In contrast to the entertainers I had seen personally, these characters didn't glide around the stage with the confidence of natural performers; instead they looked disinterested and irritated. Placed in secondary positions, they chewed gum and showed impatience at the tedium of it all.
"The song's lyrics, boys always work it out," Bowie performed brightly, appearing ignorant to their lack of enthusiasm. I felt a brief sensation of empathy for the backing singers, with their heavy makeup, uncomfortable wigs and restrictive outfits.
They seemed to experience as uncomfortable as I did in women's clothes - irritated and impatient, as if they were yearning for it all to be over. Just as I recognized my alignment with three men dressed in drag, one of them ripped off her wig, smeared the lipstick from her face, and showed herself to be ... Bowie! Shocker. (Naturally, there were additional David Bowies as well.)
Right then, I was absolutely sure that I aimed to rip it all off and transform like Bowie. I craved his lean physique and his defined hairstyle, his defined jawline and his male chest; I aimed to personify the slim-silhouetted, Berlin-era Bowie. Nevertheless I couldn't, because to genuinely embody Bowie, first I would need to be a man.
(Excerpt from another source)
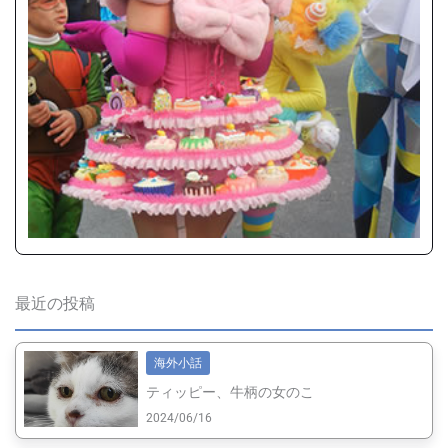
最近の投稿
海外小話
ティッピー、牛柄の女のこ
2024/06/16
Declaring myself as homosexual was one thing, but personal transformation was a considerably more daunting outlook.
It took me further time before I was ready. During that period, I tried my hardest to embrace manhood: I abandoned beauty products and threw away all my skirts and dresses, shortened my locks and commenced using men's clothes.
I altered how I sat, walked differently, and changed my name and pronouns, but I paused at surgical procedures - the chance of refusal and remorse had left me paralysed with fear.
When the David Bowie show finished its world tour with a presentation in New York City, following that period, I revisited. I had experienced a turning point. I couldn't go on pretending to be a person I wasn't.
Facing the same video in 2018, I was absolutely sure that the problem wasn't about my clothing, it was my biological self. I wasn't a masculine woman; I was a male with feminine qualities who'd been presenting artificially all his life. I desired to change into the individual in the stylish outfit, dancing in the spotlight, and now I realized that I was able to.
I booked myself in to see a medical professional shortly afterwards. The process required another few years before my personal journey finished, but not a single concern I worried about came true.
I still have many of my feminine mannerisms, so people often mistake me for a gay man, but I'm comfortable with that outcome. I desired the liberty to play with gender like Bowie did - and now that I'm at peace with myself, I am able to.